半導体販売高が増勢を示している現時点、懸念要因がいろいろ考えられるが、杞憂に終わることを願うところである。
次に、新興半導体圏に絡む動きに注目していく。
宮城県での工場進出を断念した台湾・PSMC(力晶積成電子製造)が、インドへの技術供与である。
◇台湾力晶、日本進出を断念 半導体製造、SBIと提携解消 インドでは技術供与 (9月28日付け 日経)
→台湾半導体大手の力晶積成電子製造(PSMC)が日本への進出を断念する。SBIホールディングスと宮城県に半導体工場を建設する方針だったが、提携を解消。SBIは新たな協業相手を探す。PSMCは26日には、インド国内でタタ・グループが建設する半導体工場に技術供与すると発表。業績が悪化する中、資金負担が少ない案件に集中する。
戦略物資である半導体を巡り、世界で誘致合戦が激しくなっている。
2年以内に最初の半導体製造、などインドの取り組み関連である。
◇India’s Fab Plans Materialize, at Last―PSMC will transfer mature technology and train local employees for the $11 billion project based in Dholera.―News (9月30日付け EE Times)
→今週発表された一連の工場建設計画は、インドが世界のチップ産業の主要プレーヤーになるという計画がついに具体化しつつあることを示している。
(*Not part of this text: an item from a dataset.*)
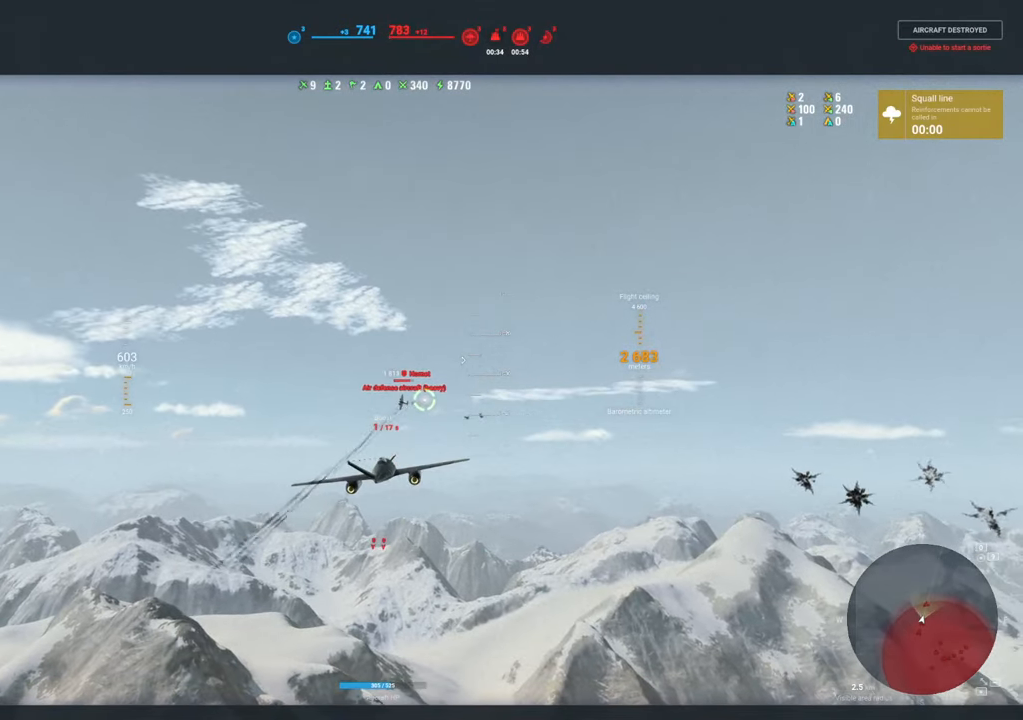
{"keys": [], "mouse": ["right"], "mouse_move": "still", "events": []}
インドのタタ・エレクトロニクスと台湾のPowerchip Semiconductor Manufacturing Co.(PSMC)は、他のグループがさらなるチップ製造拠点の計画を発表したのと同じようにインド初の300mmウェハ工場建設を目指している。
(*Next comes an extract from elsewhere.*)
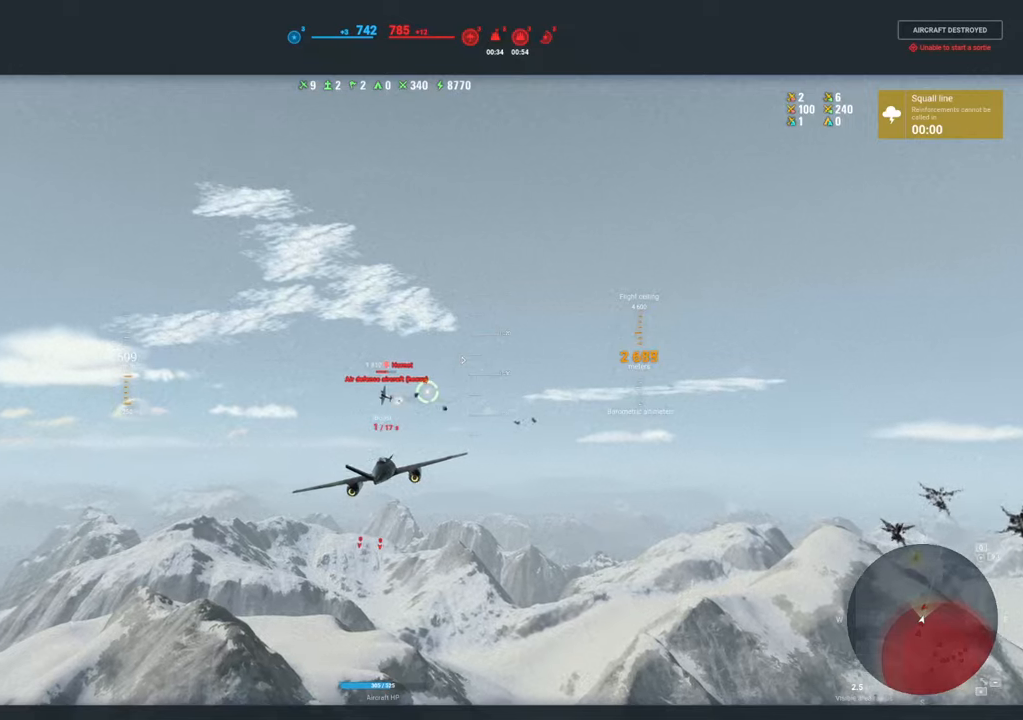
{"keys": [], "mouse": ["right"], "mouse_move": "left", "events": []}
◇Sasthra Vedhi proposes innovative ‘blue bricks’ to bury hazardous wastes and cut carbon footprint―"Blue bricks" offer green solution hazardous e-waste (9月30日付け The Hindu (India))
→インドのケララ州(Kerala, India)を拠点とする科学団体、Sasthra Vedhi(サスラ・ヴェディ)は、二酸化炭素排出量を削減し、有害物質を安全に封じ込めることを目的として、コンクリートブロックにニッケル・カドミウム電池やコンパクト蛍光灯などの有害物質を埋め込むことを提案している。実験室でのテストでは、業界標準を上回る圧縮強度を達成し、この「青いレンガ」が建設に利用可能であることが実証された。
◇India to fabricate its first chip in two years as Nvidia, AMD and Micron pledge to expand to the country (10月1日付け CNBC)
→*インドのPiyush Goyal商務大臣は、ニューヨークで行われたCNBCとの1対1のインタビューで、インドが2年以内に最初のチップを製造すると語った。
*インドが半導体に参入するのは、米国のチップメーカーがインドに照準を合わせるようになってから。Nvidia、AMD、Micronなどが、インドでの事業拡大を表明している米国企業である。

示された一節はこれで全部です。